Выбрать главу

Кое-кто из рейнских раввинов, в том числе Мордехай Маркс Леви с сыном Самуилом, попытался помешать членам своей общины передавать спорные вопросы на рассмотрение имперских судов. Все тщетно: возможность выбирать профессию и учиться в университетах, общение с христианами перетряхнули все правила и привычки. Увлеченные новой эрой, очарованные наукой, демократией, философией и свободой, молодые люди больше всего боялись поражения Империи, которое лишило бы их только что обретенных прав.
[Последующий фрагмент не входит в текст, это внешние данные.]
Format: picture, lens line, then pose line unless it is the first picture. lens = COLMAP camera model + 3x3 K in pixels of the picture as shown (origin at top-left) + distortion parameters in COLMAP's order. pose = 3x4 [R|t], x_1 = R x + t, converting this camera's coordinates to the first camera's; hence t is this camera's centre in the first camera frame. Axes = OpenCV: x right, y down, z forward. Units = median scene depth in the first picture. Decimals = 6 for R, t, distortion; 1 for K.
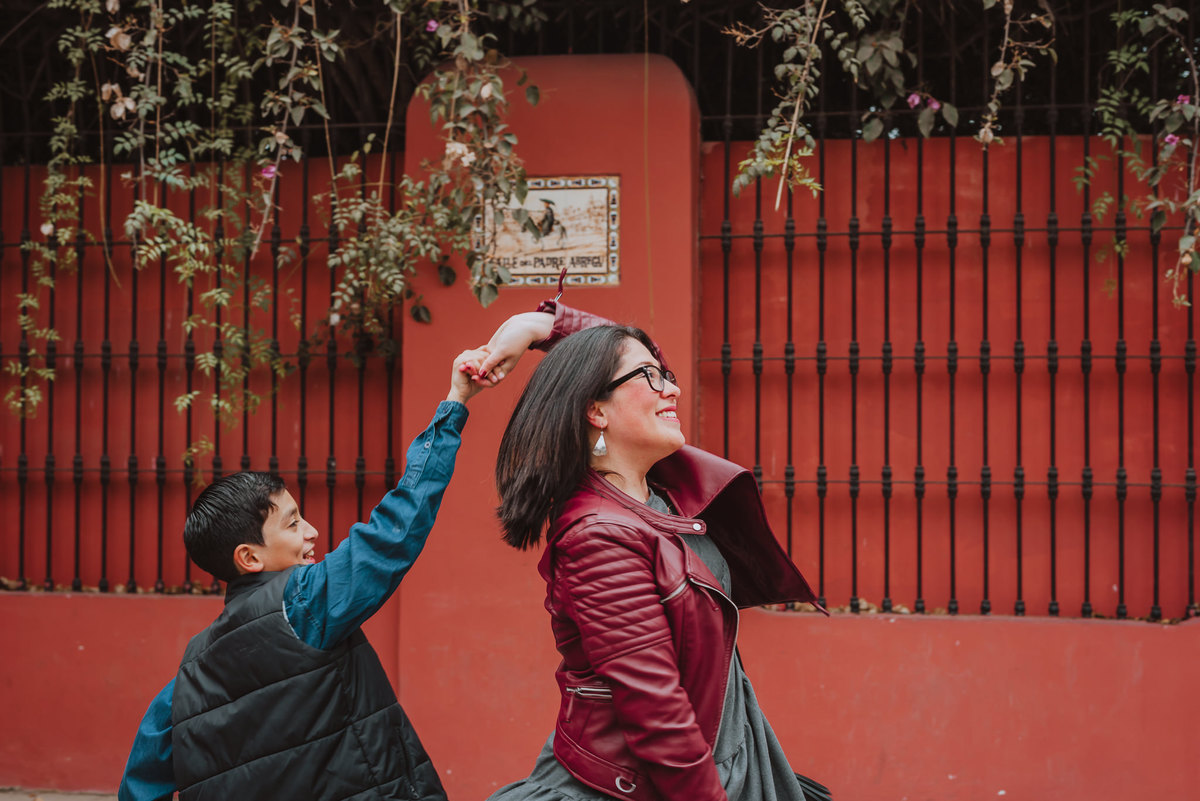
lens RADIAL K [[1927.5, 0, 601.5], [0, 1927.5, 438.7], [0, 0, 1]] dist [0.006752, 0.000000]
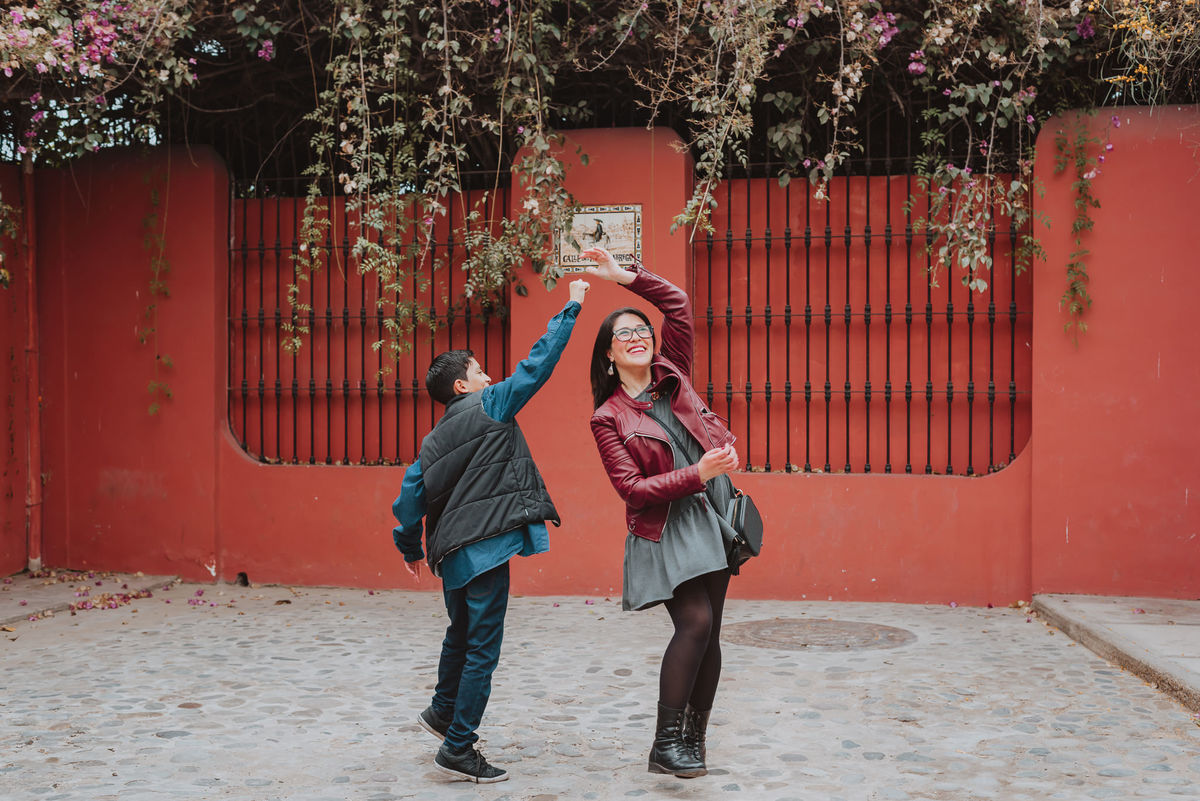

У Гершеля Маркса Леви появилась надежда заняться ремеслом, о котором он мечтал. Вероятно, он стал атеистом и не скрывал этого. Во всяком случае, он слыл знатоком Гражданского кодекса Наполеона, который понемногу в полном объеме вступил в действие в Рейнской области, как и во всей Империи. В 1810 году (Гершелю тогда было тридцать три года) он, наконец, явился адвокатом в Трир, где его брат Самуил стал раввином после смерти их отца Мордехая. Гершель стал первым евреем-юристом, поселившимся в этом городе. Были другие — в Кёльне, главном городе Рейнской области, где евреи были многочисленнее, богаче и где к ним относились терпимее, чем в Трире. Рейнские евреи тоже начали заниматься новыми профессиями: они становились журналистами, чиновниками, офицерами, инженерами, химиками, промышленниками, художниками, музыкантами, романистами или поэтами. Чем новее ремесло, тем оно привлекательнее, и тем больше вероятности, что никакая власть, никакая каста еще не успела закрыть к нему доступ. Некоторым, несмотря на запреты, удалось уехать из Рейнской области в Париж, где эти новые профессии были еще доступнее.

В ноябре 1812 года, когда наполеоновская армия тонула в Березине, народы Империи уже громко роптали против налогового бремени и воинской повинности. Крестьяне с Мозеля и сыновья трирских ремесленников, как и многие другие, в большом количестве гибли в составе имперских войск. Пламя революции угасало, бонапартистский дух ослаб, безразличие сменилось враждебностью. Евреи же оставались одной из последних опор Империи, и порой их даже обвиняли в шпионаже в пользу Наполеона. Фактически некоторые из них прикрывали беспорядочное бегство императора и его войск, отступавших из России.

И у них были на то причины: падение Наполеона возвращало иудеев всей Европы в прежние времена. Пока еще прусский король Фридрих Вильгельм III сохранял в силе положение, по которому евреи, проживающие в его стране, были обязаны обратиться в христианство, чтобы заниматься свободной профессией или исполнять государственную должность. Что касается прусского декрета, который отменил некоторое количество дискриминационных положений, открыв иудеям, в частности, доступ в школы и университеты, то он так и не вступил в силу. То же самое было в Австрии, а в России ограничения для лиц иудейского вероисповедания были еще строже.

Двадцать второго ноября 1814 года, когда Наполеон находился в изгнании на острове Эльба и Венский конгресс был уже открыт, адвокат Гершель Маркс Леви, которому тогда было тридцать семь лет, сочетался браком в синагоге Трира, еще находившегося под французской властью, с двадцатишестилетней голландской еврейкой Генриеттой Прессбург. Она была из семьи венгерского происхождения, уже давно обосновавшейся в Соединенных провинциях, где после ухода испанцев евреи пользовались религиозной и экономической свободой, не имевшей аналога в Европе. Ее дед по материнской линии был раввином в Нимвегене; отец вел там процветающую торговлю; одна из сестер вышла замуж за еврея-банкира из того же города Лиона Филипса — предка основателя знаменитой компании «Филипс». Генриетта умела читать и писать по-голландски, что в те времена было необычно для женщины; она плохо владела немецким, который выучила, отталкиваясь от идиша, — на нем она тоже говорила, как и все евреи с Востока. На свадьбу Генриетта получила приданое в 4536 талеров — это было приличное жалованье за пятнадцать лет. Молодожены поселились в Трире в красивом доме по адресу Брюккенштрассе, 664 (сегодня это дом 10 по той же улице).